もうひとり、スーパーフォーミュラに参戦していたガスリーを側で見続けた人物がいる。当時ガスリーの担当エンジニアを務めていた星学文氏だ。ガスリーとともに日本での苦楽をともにした星エンジニアは、F1で苦労していたガスリーの様子を見ていたため、勝利の瞬間は「ほっとした」と話した。
「レースの最後、後ろから(サインツJr.が)迫ってくるなかで、よく抑えたなと。頑張ったなと思いました。今回も『おめでとう、よくやった』とメッセージは送りましたよ。忙しそうですけどね(苦笑)」
「昨年のレッドブルに乗っていたときよりも今年のアルファタウリの方がクルマが合っている気がします。スーパーフォーミュラのときもそうでしたが、(山本)尚貴は回頭性と求めるタイプ、ピエールはリヤ(の安定感)を求めるタイプだった。レッドブルのマシン特性は(マックス)フェスルタッペン向きに見えましたし、ピエールの走らせ方には合っていないように感じていました。その点、今年はちゃんとタイヤも使えていて、レースペースも良さそうだと思っていたので、アルファタウリのマシンは合っているのだと思います」
その星エンジニアに、改めてガスリーというドライバーの長所を聞いた。

「チーム無限の15号車はピエールが乗って以降、多くの外国人ドライバーを乗せていますが、彼が一番貪欲だったと思います。なんとしてもスーパーフォーミュラでチャンピオンを獲るんだという気持ちが最初からすごく強かった。彼は調子が悪いときでもちゃんと受け止めて、次の日には切り替えができていた。気持ちの持って行き方がすごく上手だったと思います。昨年、レッドブルから左遷みたいな形になってしまったときも、きっとふてくされずに頑張ったんじゃないですかね。今回の優勝はその結果だと思います」
星エンジニアは一昨年、そして昨年のF1日本GPの鈴鹿へ足を運び、ガスリーを訪問するなど、チーム無限とガスリーの関係はまだまだ続いているようだ。

そして、2017年のスーパーフォーミュラでガスリーのチャンピオンを阻止してタイトルを獲得した石浦宏明もまた、F1イタリアGPのレースを見逃さなかったひとりだ。
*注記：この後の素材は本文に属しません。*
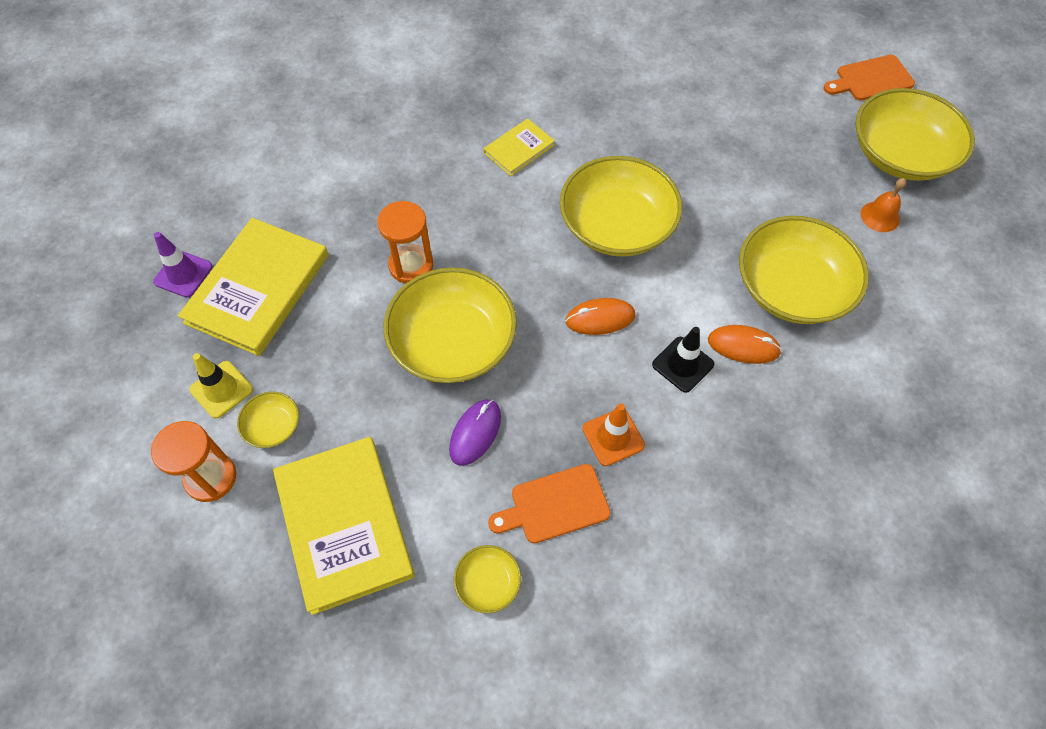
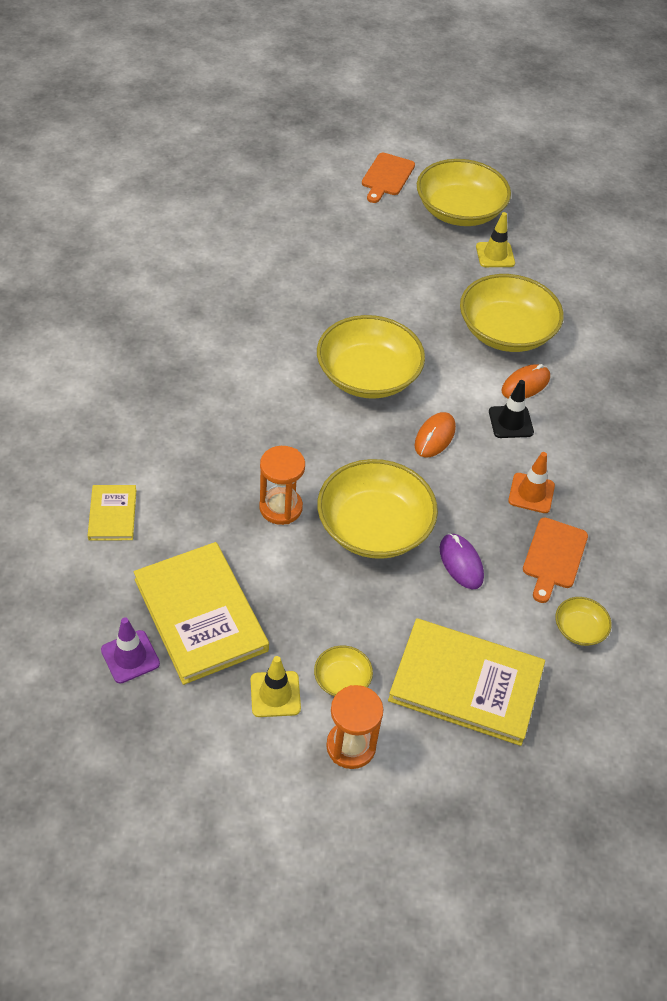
camera: 55 degrees left, 10 degrees down
yellow book [484,119,555,176] -> yellow book moved to [88,485,136,541]
orange bell [861,178,906,232] -> yellow traffic cone [476,212,515,267]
ガスリーの勝利に石浦はまずは「うれしい」と笑みをこぼす。実は石浦とガスリーはSNSで今でもお互いつながっている仲だという。
石浦はガスリーが勝利した翌日、自身のTwitterで「日本語のツイート分からないだろうな」と前置きしつつ、「ガスリー君、おめでとう」と祝福のメッセージを投稿していた。
今日は何だかんだ忙しくなってしまい、夜の3時間ドライブ移動中?ホテルに着くのは何時になるんだ?ゆっくりガスリー君の優勝レースを観たいのに… フォローしてくれてるけど日本語のTweet分からないだろうな笑 ガスリー君おめでとう?
— 石浦 宏明 (@Hiroaki_Ishiura) September 7, 2020
「(ガスリー君からは)まだ返事きてないですね。実はしょっちゅう僕のインスタグラムとか、Twitterの投稿に「イイね!」をしてくれるんですよ。フォローしてくれているのは知っていますが、『俺のSNS見てくれているのかよ!』と(笑)」、突っ込む石浦。
「イタリアGPのレースを見ていたときは完全に応援モードで、『あと1周あったら危なかったね。よかった、よかった』と思いながら見ました(苦笑)」と、まずはファン視点で見ていた感想を話すが、もちろん、現役ドライバーとして、トップ争いの勝負どころにも注目して見ていた。
「ラストの5周の集中力はすごかったですね。ああいう風にトップを走っているときって、どこまでブレーキを突っ込むかで状況が一瞬で変わるんですよ。その一撃をしくじったらそこで終わりですからね。あのプレッシャーのなかで維持できるのはさすがですよ」
「特にモンツァだとDRSが効くので1秒以内に入ったら、前を走っているドライバーはディフェンスは何もできないですよね。言い換えれば1秒以内に入るかどうかの戦いだと思うんです。そこでガスリーがギリギリ、サインツJr.とのギャップを1.3秒差のところで耐えたことが、あのレースのすべてだったと思います」

今シーズンは国内のカテゴリーも変則的なスケジュールが組まれ、ドライバーやチーム関係者も忙しい日々を送っている。それでもかつて一緒に戦った仲間のレースをそれぞれがいろんな思いを抱えて見ていた。
そして、山本が話すように「フィールドは違えど、負けていられない」と、ガスリーの勝利は国内のトップドライバーたちに大きな刺激を与えたことは間違いない。